Пошел я сегодня после вечерни пошататься по городу; иду по одной улице, вдруг слышу - стучат в окно. "Зайди на минуту; дело есть", - раздался голос знакомого мне философа Мельхиседекова, который учится вместе со мною и принадлежит к самым лучшим ученикам по своему поведению и прилежанию. Я зашел. Гляжу - кутеж! Мельхиседеков стоит среди комнаты, молодцевато подпершись руками в бока. Трое его товарищей, без галстуков, в толстых холстинных рубашках и в нанковых панталонах, сидят за столом. На столе - полштоф водки, рюмка, груши в тарелке и какая-то старая, в кожаном переплете, книжонка. Четвертый, уже упитанный, спит на лежанке, лицом к печке. Под головою его, вместо подушки, лежат творения Лактанция и латинский лексикон Кронеберга. "Пей!" - сказал мне Мельхиседеков, прежде нежели я успел осмотреться, куда попал. "Что у тебя за радость?" - спросил я. "Деньги от отца получил и кстати именинник. Посмотри в святцы и увидишь: мученика Протасия".
– "Я не пью".
– "Стало быть, ты ханжа, а не товарищ. Ну, ступай - доноси, кому следует, о всем, что здесь видел… Так поступают подлецы, а не добрые товарищи. Знаем мы, у кого ты живешь… Извини, брат, что я тебя позвал. Я думал о тебе лучше…" У меня мелькнула мысль, что отказ мой непременно даст повод заподозрить меня в наушничестве и поведет к глупым россказням; я послушался и выпил. Мельхиседеков меня поцеловал. "Вот спасибо! Теперь тдцсь в ряд и будем говорить в лад".
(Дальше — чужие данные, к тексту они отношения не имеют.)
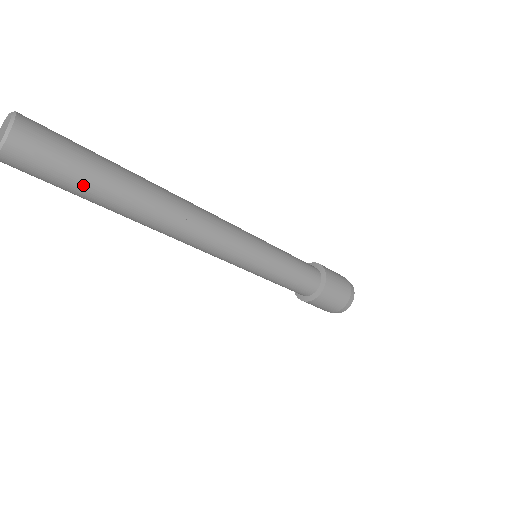
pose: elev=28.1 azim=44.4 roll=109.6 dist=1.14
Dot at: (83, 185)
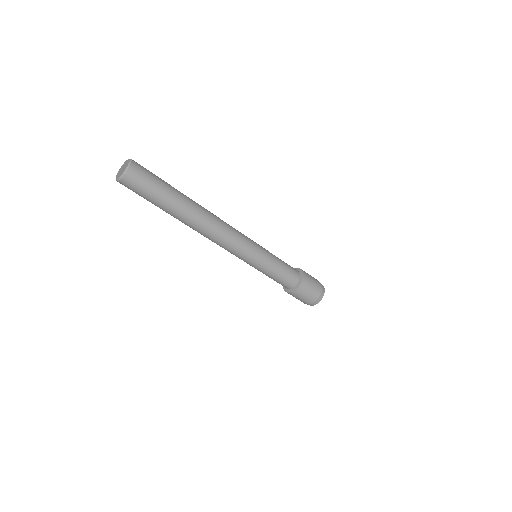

– "Так-то так, - сказал я, - а если, сохрани боже, ваедет сюда субинспектор…" Мельхиседеков засмеялся и свистнул. "Видали мы эти виды!" - "Видали, брат, видали!
– подхватили со смехом сидевшие за столом ученики, - пусть явится. В секунду все будет в порядке: возьмемся за тетрадки, за книги и встретим его особу глубокими поклонами. К этой комедии нам не привыкать".
– Слышишь, Мельхиседеков, - сказал рябой ученик, взъерошивая на голове рыжие волосы, - я, брат, еще выпью. Нельзя не выпить. Послушай, что вот напечатано в поэме Елисей.
– Ступай ты с нею к черту! Ты двадцать раз принимался ее читать, - отвечал Мельхиседеков, - и надоел, как горькая редька.
– Нет, не могу. Сердись как угодно, а я прочту: мы обязаны читать все поучительное… - И он уткнул нос в книгу.
Когда печальный муж чарчонку выпивает,
С чарчонкой всю свою печаль позабывает.
И воин, водочку имеючи с собой,
Хлебнувши чарочку, смелее идет в бой.
Но что я говорю о малостях таких?
Спросите вы о том духовных и мирских,
Спросите у дьяков, спросите у подьячих,
Спросите у слепых, спросите вы у зрячих;
Я думаю, что вам ответствуют одно:
Что лучший в свете дар для смертных есть вино.
– Вот что, брат, слышишь?
– Так!
– сказал Мельхиседеков, - а если дадут тебе тему: пьянство пагубно, я думаю, ты не станешь тогда приводить цитат из поэмы Елисей.
– Кто, я-то? homo sum, ergo… напишу так, что иная благочестивая душа прольет слезы умиления. Приступ: взгляд на пороки вообще, на пьянство в частности. Деление: первое, пьянство низводит человека на степень бессловесных животных; второе, пьяница есть мучитель и стыд своей семьи, третье, вредный член общества, и, наконец, четвертое, пьяница есть самоубийца… Что, брат, ты думаешь, мы сробеем?
– Молодец! а что ты напишешь на тему, которая дана нам теперь: можно ли что-нибудь представить вне форм пространства и времени, какь например, - ничто или вездесущество? Ну-ка, скажи!
– Вдруг не напишу, а подумавши - можно. Я, брат, что хочешь напишу, ей-богу, напишу! вот ты и знай!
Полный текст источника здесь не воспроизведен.